La variole du singe, désormais appelée Mpox, fait l’objet d’une attention particulière à Mayotte depuis le début de l’année 2026. À ce jour, six cas ont été confirmés sur le territoire. Les autorités sanitaires assurent toutefois que la situation est suivie de près et qu’aucun signal de propagation incontrôlée n’a été détecté.
Les trois derniers cas identifiés début février ont été pris en charge rapidement grâce au dispositif de surveillance mis en place par l’Agence régionale de santé, en lien avec le Centre hospitalier de Mayotte et les professionnels de santé de l’île. Cette détection précoce a permis d’agir sans délai afin de limiter tout risque de transmission.
Face à cette situation, l’ARS a décidé de renforcer sa riposte sanitaire. Le suivi épidémiologique a été intensifié, le dépistage renforcé au CHM et une organisation spécifique des soins a été mise en place pour accueillir les patients suspects ou confirmés. Les autorités sanitaires ont également accru leur vigilance aux points d’entrée du territoire, dans un contexte de déplacements fréquents dans la région.
La Mpox se transmet principalement par contact direct, notamment avec les lésions cutanées ou les muqueuses d’une personne infectée. Les symptômes associent le plus souvent de la fièvre et une éruption cutanée caractéristique. Les personnes ayant récemment voyagé dans une zone à risque et présentant ces signes sont invitées à consulter rapidement un professionnel de santé et à limiter leurs contacts en attendant un avis médical.

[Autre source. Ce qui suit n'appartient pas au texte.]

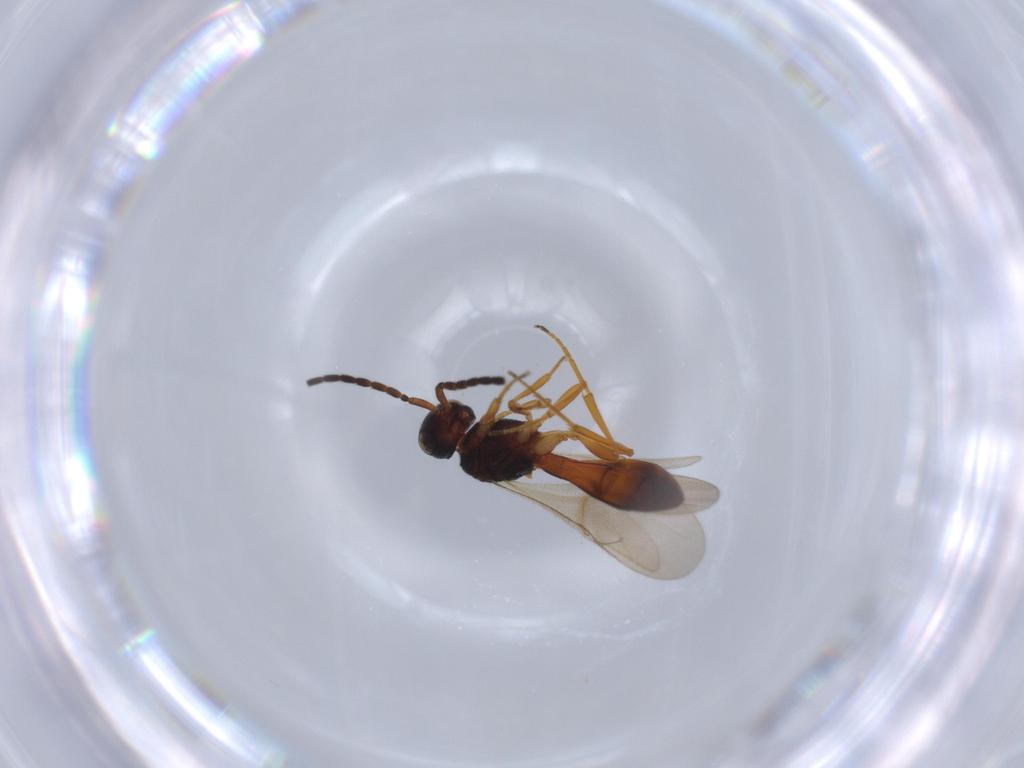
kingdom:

Les voyageurs à destination ou en provenance de Madagascar, des Comores ou de La Réunion sont appelés à faire preuve de prudence. Le respect des gestes d’hygiène, l’évitement des contacts étroits avec des personnes symptomatiques et la vigilance face aux objets potentiellement contaminés restent des mesures essentielles pour freiner la circulation du virus.
Parmi les cas recensés à Mayotte, un pompier du sud de l’île a récemment été testé positif après l’apparition de symptômes. Selon le Service départemental d’incendie et de secours, l’agent n’a pas repris le travail après l’apparition des signes cliniques. Des mesures de précaution ont été prises, notamment auprès de personnes ayant été en contact étroit avec lui, et un nettoyage complet de la caserne concernée a été réalisé.
Les autorités sanitaires rappellent que la situation, bien que surveillée de près, ne doit pas susciter de panique. La rapidité de prise en charge et les dispositifs en place permettent, à ce stade, de contenir la maladie. La vigilance collective et le respect des recommandations restent néanmoins indispensables pour protéger la population mahoraise.